Source

Introduction

The motivation behind this dataset comes from my fondness of the Rick and Morty show. It is a sci-fi cartoon show that primarily revolves around an old drunk cynical scientist (Rick) and his good-hearted grandson (Morty) who travel together across the multiverse for adventures. The show is a comic and delivers the viewvers with dark comedy and a plethora of emotions.

The main characters of the show are Rick, Morty, Summer (granddaughter), Jerry (Son-in-law), Beth (Daughter).

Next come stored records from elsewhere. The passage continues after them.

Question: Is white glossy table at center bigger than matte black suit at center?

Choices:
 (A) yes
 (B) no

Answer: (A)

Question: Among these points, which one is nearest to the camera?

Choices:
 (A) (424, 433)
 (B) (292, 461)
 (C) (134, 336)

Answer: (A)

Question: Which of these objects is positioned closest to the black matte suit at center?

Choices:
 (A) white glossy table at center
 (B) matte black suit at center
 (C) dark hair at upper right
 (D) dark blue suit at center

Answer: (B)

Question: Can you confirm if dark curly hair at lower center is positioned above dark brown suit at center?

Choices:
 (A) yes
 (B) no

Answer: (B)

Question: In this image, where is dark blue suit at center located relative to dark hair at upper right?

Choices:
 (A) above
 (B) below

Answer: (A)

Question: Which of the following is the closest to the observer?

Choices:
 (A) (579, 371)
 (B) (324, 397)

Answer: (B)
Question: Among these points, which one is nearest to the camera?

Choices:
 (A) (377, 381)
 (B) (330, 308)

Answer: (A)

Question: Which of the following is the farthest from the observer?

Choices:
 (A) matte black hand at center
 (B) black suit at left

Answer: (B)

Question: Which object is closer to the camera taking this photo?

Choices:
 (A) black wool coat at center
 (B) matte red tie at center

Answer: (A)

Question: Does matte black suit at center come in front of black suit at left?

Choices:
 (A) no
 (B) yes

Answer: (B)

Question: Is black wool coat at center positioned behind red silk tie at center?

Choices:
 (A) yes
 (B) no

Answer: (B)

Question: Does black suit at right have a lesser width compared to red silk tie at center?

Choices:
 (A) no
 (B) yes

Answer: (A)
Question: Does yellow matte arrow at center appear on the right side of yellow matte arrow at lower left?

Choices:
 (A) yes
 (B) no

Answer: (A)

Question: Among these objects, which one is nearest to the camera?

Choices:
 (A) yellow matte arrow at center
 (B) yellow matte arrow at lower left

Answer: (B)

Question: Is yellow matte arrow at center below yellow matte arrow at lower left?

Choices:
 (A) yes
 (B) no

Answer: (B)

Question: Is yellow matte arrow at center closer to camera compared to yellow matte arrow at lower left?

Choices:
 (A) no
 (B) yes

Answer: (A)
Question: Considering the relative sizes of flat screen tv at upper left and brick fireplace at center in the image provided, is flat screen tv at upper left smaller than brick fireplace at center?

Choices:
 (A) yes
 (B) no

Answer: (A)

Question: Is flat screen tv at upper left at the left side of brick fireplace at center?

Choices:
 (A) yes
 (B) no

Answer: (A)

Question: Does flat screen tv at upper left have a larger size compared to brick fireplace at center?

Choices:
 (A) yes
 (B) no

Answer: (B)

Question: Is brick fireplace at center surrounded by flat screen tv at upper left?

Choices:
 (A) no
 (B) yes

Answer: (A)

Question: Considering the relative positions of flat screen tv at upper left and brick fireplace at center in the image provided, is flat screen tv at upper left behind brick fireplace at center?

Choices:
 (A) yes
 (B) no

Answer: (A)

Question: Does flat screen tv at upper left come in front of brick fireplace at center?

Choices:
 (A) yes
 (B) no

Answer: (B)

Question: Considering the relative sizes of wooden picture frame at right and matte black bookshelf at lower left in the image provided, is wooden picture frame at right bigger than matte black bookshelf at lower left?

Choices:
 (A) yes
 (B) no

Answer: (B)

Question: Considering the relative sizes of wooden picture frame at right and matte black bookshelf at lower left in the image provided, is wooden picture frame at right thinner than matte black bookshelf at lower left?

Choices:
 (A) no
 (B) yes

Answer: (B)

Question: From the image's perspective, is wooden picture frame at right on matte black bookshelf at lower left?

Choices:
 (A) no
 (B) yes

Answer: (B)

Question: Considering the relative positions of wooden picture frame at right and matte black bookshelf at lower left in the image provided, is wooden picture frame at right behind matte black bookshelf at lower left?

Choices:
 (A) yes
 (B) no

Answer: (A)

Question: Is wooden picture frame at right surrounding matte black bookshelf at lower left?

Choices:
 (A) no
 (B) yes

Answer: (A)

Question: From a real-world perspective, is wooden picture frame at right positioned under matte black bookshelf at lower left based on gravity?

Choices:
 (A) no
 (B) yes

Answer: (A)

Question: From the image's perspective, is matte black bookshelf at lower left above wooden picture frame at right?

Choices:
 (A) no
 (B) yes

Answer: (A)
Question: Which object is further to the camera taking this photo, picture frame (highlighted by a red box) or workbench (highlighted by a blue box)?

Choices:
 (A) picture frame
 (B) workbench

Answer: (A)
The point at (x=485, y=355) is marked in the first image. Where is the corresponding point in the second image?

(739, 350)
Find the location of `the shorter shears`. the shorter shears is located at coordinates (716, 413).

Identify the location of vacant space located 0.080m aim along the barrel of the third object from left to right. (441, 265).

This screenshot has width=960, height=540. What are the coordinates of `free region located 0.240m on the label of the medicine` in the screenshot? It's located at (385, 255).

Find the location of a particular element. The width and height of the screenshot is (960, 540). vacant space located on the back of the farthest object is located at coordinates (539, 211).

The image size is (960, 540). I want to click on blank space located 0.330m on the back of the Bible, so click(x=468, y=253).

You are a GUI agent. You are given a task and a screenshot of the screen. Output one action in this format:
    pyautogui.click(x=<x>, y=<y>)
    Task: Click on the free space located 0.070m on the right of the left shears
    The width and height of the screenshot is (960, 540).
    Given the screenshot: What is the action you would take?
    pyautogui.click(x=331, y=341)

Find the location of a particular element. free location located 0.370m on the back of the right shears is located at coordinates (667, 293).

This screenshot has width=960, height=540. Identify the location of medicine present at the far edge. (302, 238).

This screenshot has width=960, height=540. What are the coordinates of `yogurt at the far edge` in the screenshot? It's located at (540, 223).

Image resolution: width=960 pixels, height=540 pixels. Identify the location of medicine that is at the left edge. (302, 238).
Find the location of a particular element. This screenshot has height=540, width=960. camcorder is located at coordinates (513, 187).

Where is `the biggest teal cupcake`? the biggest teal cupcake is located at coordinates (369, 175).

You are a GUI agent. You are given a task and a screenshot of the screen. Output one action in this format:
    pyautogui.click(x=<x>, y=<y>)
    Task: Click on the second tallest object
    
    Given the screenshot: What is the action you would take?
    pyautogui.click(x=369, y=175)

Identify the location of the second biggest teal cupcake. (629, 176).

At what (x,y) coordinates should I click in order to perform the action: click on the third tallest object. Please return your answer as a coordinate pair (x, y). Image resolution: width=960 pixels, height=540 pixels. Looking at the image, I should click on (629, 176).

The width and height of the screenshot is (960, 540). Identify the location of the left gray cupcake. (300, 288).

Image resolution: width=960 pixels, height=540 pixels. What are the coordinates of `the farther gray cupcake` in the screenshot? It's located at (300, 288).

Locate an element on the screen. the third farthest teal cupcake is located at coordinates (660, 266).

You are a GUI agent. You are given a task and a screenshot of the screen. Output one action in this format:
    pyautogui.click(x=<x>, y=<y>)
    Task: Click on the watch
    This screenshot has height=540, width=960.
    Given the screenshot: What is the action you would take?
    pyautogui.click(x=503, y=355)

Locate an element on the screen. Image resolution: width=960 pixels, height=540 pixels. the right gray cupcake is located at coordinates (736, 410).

Although, I will be conducting sentiment analysis on these main characters primarily, however, I will be more focusing on my following hypothesis:

Is Morty’s character driven by fear in the famous Rick and Morty show?

Having seen the show multiple times, I have noticed that Morty’s character is primarily driven by fear, however, I would like to test this hypothesis using some of the sentiment analysis tools.

Data

The data comes from Kaggle. It was initially scraped by Gabriel Harnandes and cleaned by Andrada Olteanu.

I have uploaded the data to my GitHub repo and sourced it from there for my analysis. The dataset has following columns:

  1. index: just the index of the row
  2. season no: The season number of the dialogue
  3. episode no: The episode number of the dialogue
  4. episode name: The name of the episode
  5. name: the character name
  6. line: the dialogue of the character
# Loading the libraries
library(tidyverse)
library(tidytext)
library(kableExtra)
library(ggplot2)
library(stringr)
#install.packages("textclean")
library(textclean)
library(tm)
library(wordcloud)
library(wordcloud2)
library(RColorBrewer)
library(reshape2)
#install.packages("magick")
library(circlize)
library(magick)
library(gridExtra)
library(grid)
#install.packages("ggraph")
library(ggraph)
library(igraph)
# Loading the data from Github

data<-read.csv(url('https://raw.githubusercontent.com/Aftab1995/DS3/main/Dataset/RickAndMortyScripts.csv'),encoding="UTF-8")

EDA

Checking to see if there are any missing data in the dataset using the following code. We can confirm that we don’t have any missing values in our dataset so we can proceed with EDA.

# Checking for any missing values
to_filter <- sapply(data, function(x) sum(is.na(x)))
to_filter[to_filter > 0]
## named integer(0)

To understand more about the data, I have grouped together the total number of lines spoken by each character in every season of the show and narrowed down the list to top 10. As expected, the highest number of lines are by Rick followed by Morty. As the name of the show suggests, these two are the main characters and their total number of lines far excceeds others’.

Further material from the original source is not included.